Di artikel minggu lalu, aku menyebutkan bahwa aku sudah menikah. Di situ itu aku menceritakan bagaimana rasanya hidup satu atap dengan seseorang yang juga introvert. So today in the first part I’ll tell you how we plan the wedding. For the record, we had a simple and intimate wedding. We tried to pay for our own wedding so we take fully control on the planning.
Kita menikah di bulan Juni 2018, dan setahun sebelum itu aku sudah mulai mencari wedding planner checklist yang bisa kupakai untuk mencatat segala sesuatunya. Kemudian dari checklist yang kuperoleh, aku membuat binder khusus untuk wedding planning.
- Budget
Hal yang pertama kita lakukan adalah penentuan budget yang dikeluarkan. Kita berdua memiliki 2 pandangan soal budget, aku mengambil angka yang lebih rendah dari suamiku. Dan pada akhirnya budget yang dikeluarkan sesuai dengan perkiraan suami.
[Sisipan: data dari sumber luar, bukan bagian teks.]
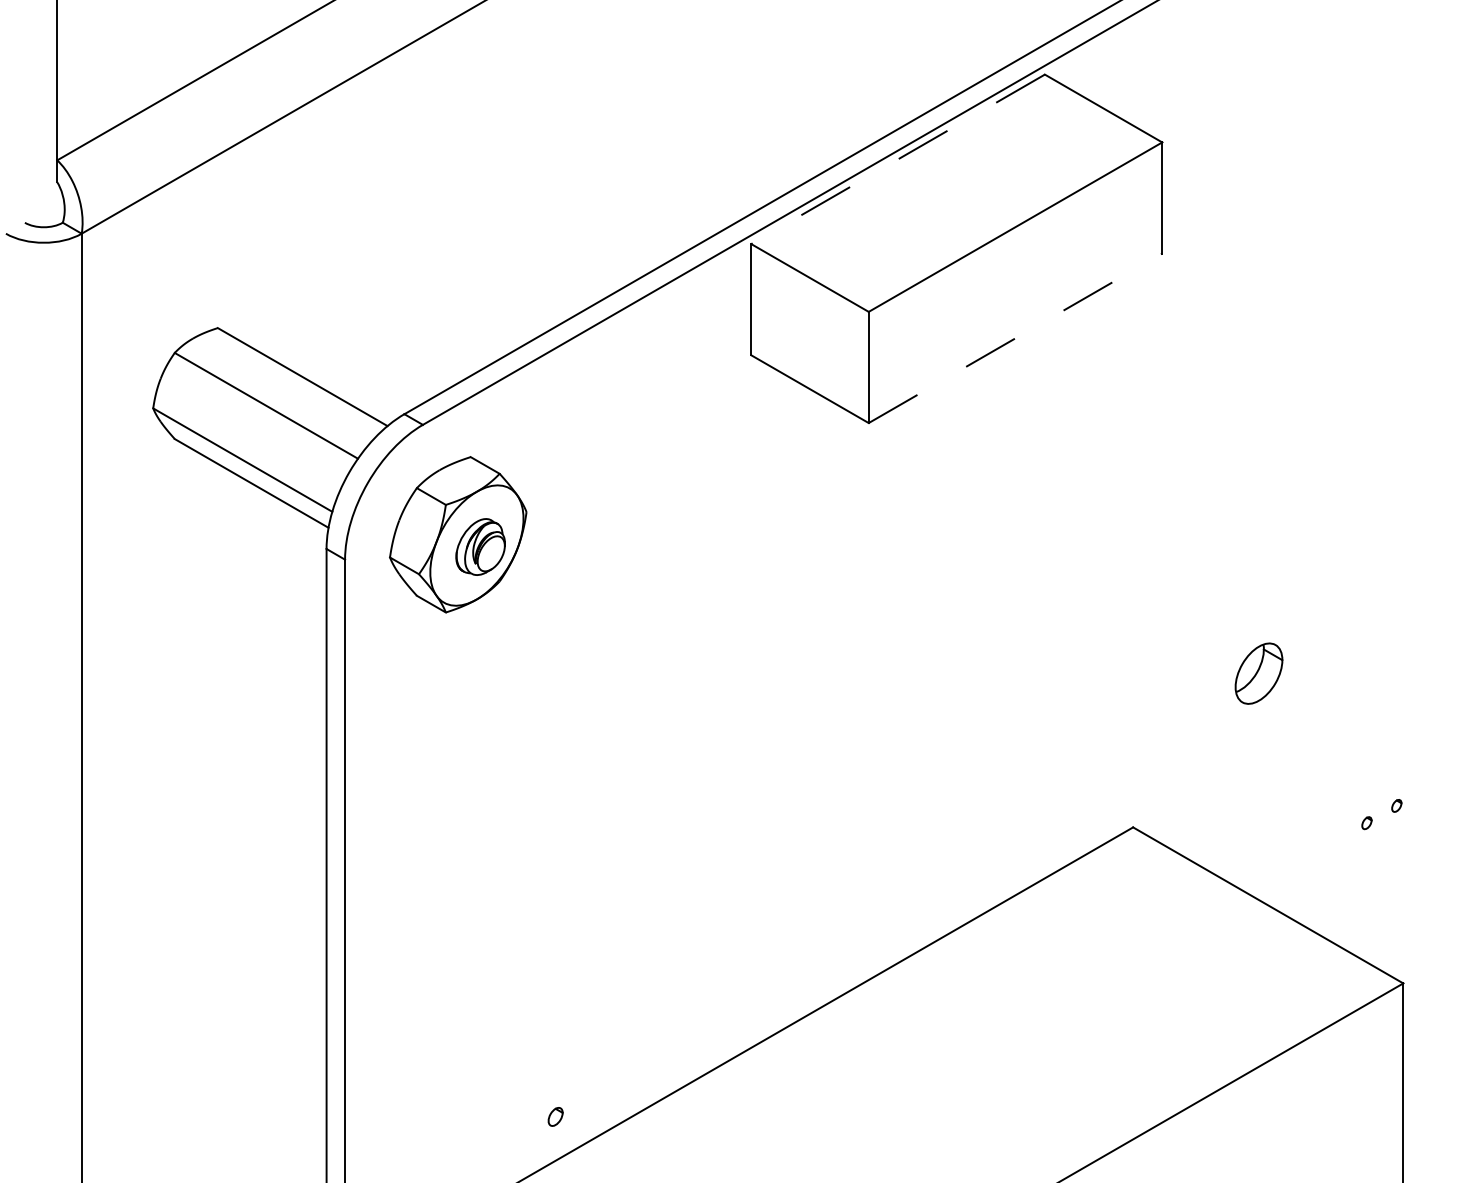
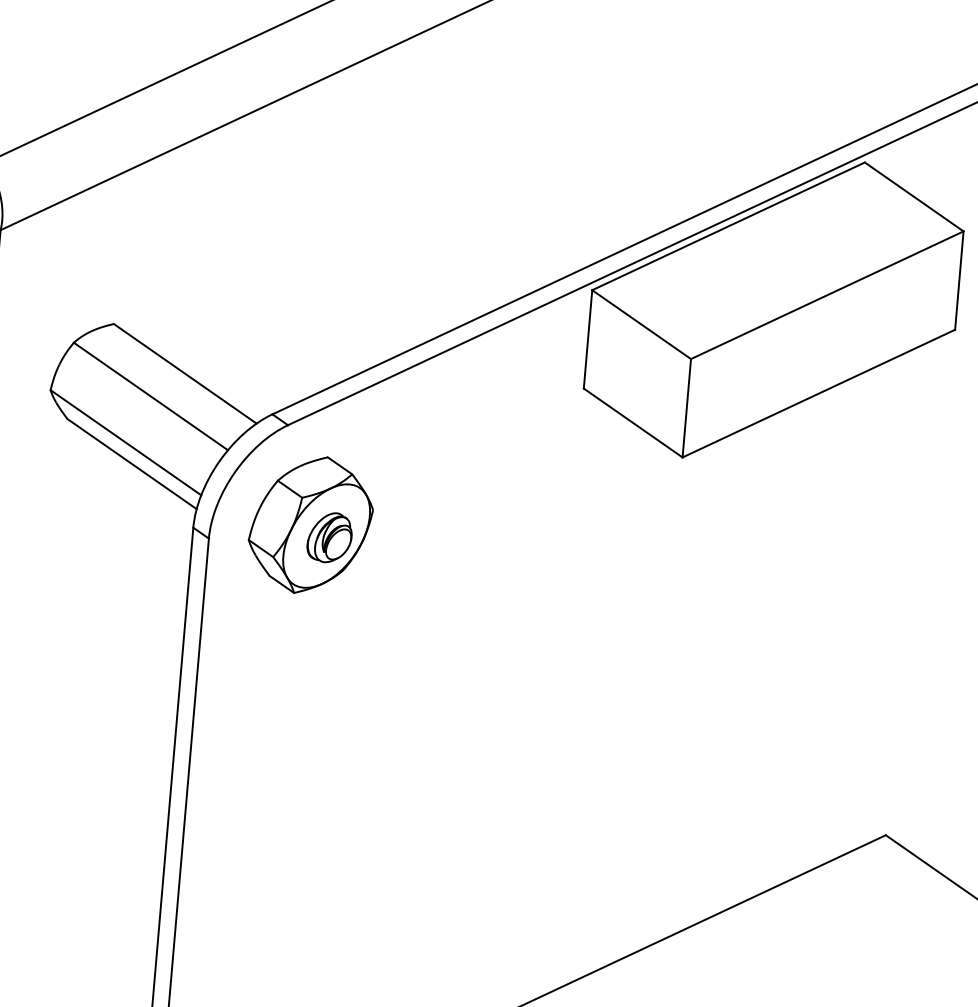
line: (898, 159) -> (728, 226), dashed -> solid
line: (1015, 338) -> (818, 393), dashed -> solid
TIPS : Selalu berpatok pada budget awal, kadang tambahan kecil-kecil itu yang membuat budget bengkak.
- Engagement
Dengan mempertimbangkan beberapa hal, kita sepakat mengadakan lamaran di bulan Desember 2018. Untuk perencanaan lamaran kita buat sesimpel mungkin. Setelah menentukan tanggal lalu penentuan tempat (kita memilih restoran karena sepaket dengan makanan), kemudian untuk seserahan sepenuhnya diatur pihak suami. Dokumentasi diurus oleh mamaku yang menyewa fotografer kenalannya.
TIPS : Sebisa mungkin jangan menggunakan fotografer/videografer saudara atau kenalan kita, kecuali mereka memang profesional. Menyewa jasa seseorang hanya karena kenal atau dekat akan berakhir tidak mengenakkan. Hasil foto lamaranku bagus, namun tidak sesuai ekspektasiku dan keluarga.